I attached a picture of my router table. Please don't laugh; it's my homemade one using parts salvaged from an old cheapie Craftsman table. It has a dust collection port behind the fence that gets some of the dust. When the DeWalt was attached I attached the DeWalt's built-in port to a shopvac and it worked very well. Can't do that with the Bosch. I had ordered the RA1173AT dust extraction kit which is made explicitly for the DeWalt, but it really only works if the router is outside the table being used by hand. The hood in the kit fits perfectly over the opening in the router, but the port tube extrudes horizontally so it can't fit under the router table.
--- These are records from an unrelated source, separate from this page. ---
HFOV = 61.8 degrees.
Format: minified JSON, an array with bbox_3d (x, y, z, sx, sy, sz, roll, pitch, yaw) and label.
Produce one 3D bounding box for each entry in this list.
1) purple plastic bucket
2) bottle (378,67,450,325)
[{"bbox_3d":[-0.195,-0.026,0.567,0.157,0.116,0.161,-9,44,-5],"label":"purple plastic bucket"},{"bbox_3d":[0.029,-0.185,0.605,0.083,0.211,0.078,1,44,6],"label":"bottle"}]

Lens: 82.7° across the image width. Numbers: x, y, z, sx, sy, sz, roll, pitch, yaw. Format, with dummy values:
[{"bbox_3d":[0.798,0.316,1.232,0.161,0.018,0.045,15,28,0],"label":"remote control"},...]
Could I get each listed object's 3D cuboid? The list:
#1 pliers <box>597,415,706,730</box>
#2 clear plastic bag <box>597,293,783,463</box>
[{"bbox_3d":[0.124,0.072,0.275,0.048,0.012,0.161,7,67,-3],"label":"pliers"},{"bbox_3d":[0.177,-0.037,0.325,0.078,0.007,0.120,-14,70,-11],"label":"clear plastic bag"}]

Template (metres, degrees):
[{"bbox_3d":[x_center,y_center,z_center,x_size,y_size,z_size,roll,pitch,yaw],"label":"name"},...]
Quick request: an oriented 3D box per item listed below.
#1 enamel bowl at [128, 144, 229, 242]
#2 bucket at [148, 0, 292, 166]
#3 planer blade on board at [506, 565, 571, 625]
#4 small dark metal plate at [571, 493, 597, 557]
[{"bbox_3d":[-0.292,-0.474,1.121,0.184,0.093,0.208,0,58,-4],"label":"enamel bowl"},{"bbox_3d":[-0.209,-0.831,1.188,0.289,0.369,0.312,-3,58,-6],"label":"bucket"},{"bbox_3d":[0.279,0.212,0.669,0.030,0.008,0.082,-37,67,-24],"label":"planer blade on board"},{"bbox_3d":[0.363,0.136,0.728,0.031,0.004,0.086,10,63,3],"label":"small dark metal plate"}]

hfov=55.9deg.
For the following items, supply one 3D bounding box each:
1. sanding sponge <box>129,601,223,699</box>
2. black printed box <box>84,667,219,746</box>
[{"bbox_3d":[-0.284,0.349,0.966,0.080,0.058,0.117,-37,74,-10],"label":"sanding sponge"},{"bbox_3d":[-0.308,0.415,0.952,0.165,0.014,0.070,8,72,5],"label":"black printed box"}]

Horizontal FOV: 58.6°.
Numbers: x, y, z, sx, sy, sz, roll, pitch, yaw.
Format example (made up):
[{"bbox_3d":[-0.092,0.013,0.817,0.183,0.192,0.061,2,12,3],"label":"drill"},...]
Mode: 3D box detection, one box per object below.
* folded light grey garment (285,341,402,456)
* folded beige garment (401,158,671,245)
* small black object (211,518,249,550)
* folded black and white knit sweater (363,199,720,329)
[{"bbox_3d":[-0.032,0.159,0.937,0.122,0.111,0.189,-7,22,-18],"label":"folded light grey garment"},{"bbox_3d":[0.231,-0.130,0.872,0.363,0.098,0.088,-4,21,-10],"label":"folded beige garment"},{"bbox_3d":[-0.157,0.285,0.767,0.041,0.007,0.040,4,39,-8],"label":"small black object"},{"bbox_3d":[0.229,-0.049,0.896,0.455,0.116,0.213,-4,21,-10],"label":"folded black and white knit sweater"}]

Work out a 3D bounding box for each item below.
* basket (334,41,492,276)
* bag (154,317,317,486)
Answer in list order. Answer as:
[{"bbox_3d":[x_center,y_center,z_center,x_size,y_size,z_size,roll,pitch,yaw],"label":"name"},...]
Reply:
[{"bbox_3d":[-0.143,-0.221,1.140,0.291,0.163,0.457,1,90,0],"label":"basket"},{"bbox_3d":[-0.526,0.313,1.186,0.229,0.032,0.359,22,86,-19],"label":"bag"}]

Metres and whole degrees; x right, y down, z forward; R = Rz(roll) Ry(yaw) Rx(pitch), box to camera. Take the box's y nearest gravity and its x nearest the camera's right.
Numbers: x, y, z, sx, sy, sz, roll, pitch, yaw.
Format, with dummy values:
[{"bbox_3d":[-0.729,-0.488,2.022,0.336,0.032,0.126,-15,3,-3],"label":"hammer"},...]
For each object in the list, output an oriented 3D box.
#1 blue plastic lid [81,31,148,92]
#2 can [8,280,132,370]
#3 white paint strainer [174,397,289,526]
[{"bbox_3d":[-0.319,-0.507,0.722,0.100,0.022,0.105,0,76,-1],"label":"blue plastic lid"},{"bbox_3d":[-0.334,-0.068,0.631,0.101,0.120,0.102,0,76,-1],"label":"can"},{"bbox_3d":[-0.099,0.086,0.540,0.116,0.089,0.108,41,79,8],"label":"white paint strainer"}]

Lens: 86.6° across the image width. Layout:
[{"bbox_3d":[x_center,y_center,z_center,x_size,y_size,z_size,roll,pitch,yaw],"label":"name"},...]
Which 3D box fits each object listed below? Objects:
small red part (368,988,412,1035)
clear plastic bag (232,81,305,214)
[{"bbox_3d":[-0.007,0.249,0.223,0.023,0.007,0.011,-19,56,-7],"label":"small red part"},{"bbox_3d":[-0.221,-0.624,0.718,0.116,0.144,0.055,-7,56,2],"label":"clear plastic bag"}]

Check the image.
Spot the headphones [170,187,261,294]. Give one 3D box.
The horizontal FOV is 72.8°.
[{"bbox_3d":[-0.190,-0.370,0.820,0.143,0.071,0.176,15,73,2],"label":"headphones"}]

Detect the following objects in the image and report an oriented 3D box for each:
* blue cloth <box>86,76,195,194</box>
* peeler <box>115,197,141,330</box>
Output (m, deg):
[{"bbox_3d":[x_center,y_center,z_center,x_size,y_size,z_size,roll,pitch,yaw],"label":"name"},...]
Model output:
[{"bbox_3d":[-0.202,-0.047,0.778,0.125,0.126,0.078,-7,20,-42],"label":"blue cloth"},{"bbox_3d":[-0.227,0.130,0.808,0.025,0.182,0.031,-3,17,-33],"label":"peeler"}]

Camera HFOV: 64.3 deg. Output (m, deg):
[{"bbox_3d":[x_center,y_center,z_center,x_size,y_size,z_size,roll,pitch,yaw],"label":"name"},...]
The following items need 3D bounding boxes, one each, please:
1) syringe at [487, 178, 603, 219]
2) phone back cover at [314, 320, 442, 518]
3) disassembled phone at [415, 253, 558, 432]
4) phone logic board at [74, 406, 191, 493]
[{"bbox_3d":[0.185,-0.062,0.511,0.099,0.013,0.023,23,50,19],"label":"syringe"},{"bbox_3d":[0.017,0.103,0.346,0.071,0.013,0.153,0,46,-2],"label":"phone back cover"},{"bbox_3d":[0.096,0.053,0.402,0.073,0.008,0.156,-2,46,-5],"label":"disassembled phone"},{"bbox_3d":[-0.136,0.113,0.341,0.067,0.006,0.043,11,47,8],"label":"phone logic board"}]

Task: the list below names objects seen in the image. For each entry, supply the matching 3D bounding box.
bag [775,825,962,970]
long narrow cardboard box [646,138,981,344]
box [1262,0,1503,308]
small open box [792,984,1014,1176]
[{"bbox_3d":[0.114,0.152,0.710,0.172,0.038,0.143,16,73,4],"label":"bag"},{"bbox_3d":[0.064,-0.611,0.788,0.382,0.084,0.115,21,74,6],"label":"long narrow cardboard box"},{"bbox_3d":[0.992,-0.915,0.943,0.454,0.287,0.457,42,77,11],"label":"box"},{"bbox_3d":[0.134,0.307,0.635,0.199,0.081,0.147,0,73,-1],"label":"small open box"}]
If the port tube were angled down it might work, but that would involve sawing off the old port tube and gluing or taping an angled one. Am hoping Bosch might make something like that, but so far no luck. Anyone else have a good idea or have already solved this problem? Unfortunately I have a very small shop, so no room for an actual free-standing router table: my router table is portable and when I need it, I just pull if off the shelf and clamp it to my workbench.


Thanks for any help!


----------



## Semipro (Mar 22, 2013)

Hello and welcome to the router forum,Kenton


----------



## Stick486 (Jan 4, 2013)

welcome Kenton...
I believe this is what you are looking for...
https://www.cpotools.com/bosch-ra11...default,pd.html?cgid=bosch-router-attachments
.


----------



## hawkeye10 (Jul 28, 2015)

Hey Kenton;

Here is a picture of my old router table. You will notice the sides are cheap luane from the HD and they are held in place with Velcro so I could remove them at any time I needed to. I bought the Velcro at a hardware store where they have it in rolls. I hooked up my big dust collector for below and the shop vac for the fence. Even if you don't have a big dust collector having sides on the table will keep the dust that goes down in one place. Just open up one of the sides and suck it out with your shop vac.


----------



## chessnut2 (Sep 15, 2011)

Laugh? Don't make me laugh. You should have seen my first 2. I euthanized them pretty quickly after getting better ideas here on the forum. Welcome, Kenton!


----------



## DesertRatTom (Jul 3, 2012)

Welcome Kenton, glad you joined the fun. The DC gear Stick posted works pretty well. Add to that a strong suction behind the fince and pulling sawdust up and out can help a lot. If you look at the pictures of fancy tables, you'll see most have a chamber the router sits in, with dust extraction at the rear, and a door for access to the router. The dust collector needs to be pretty powerful to pull all that sawdust out, although you can get a lot done with a hefty shop vac at first. You are wise to pay attention to this serious health hazard!


----------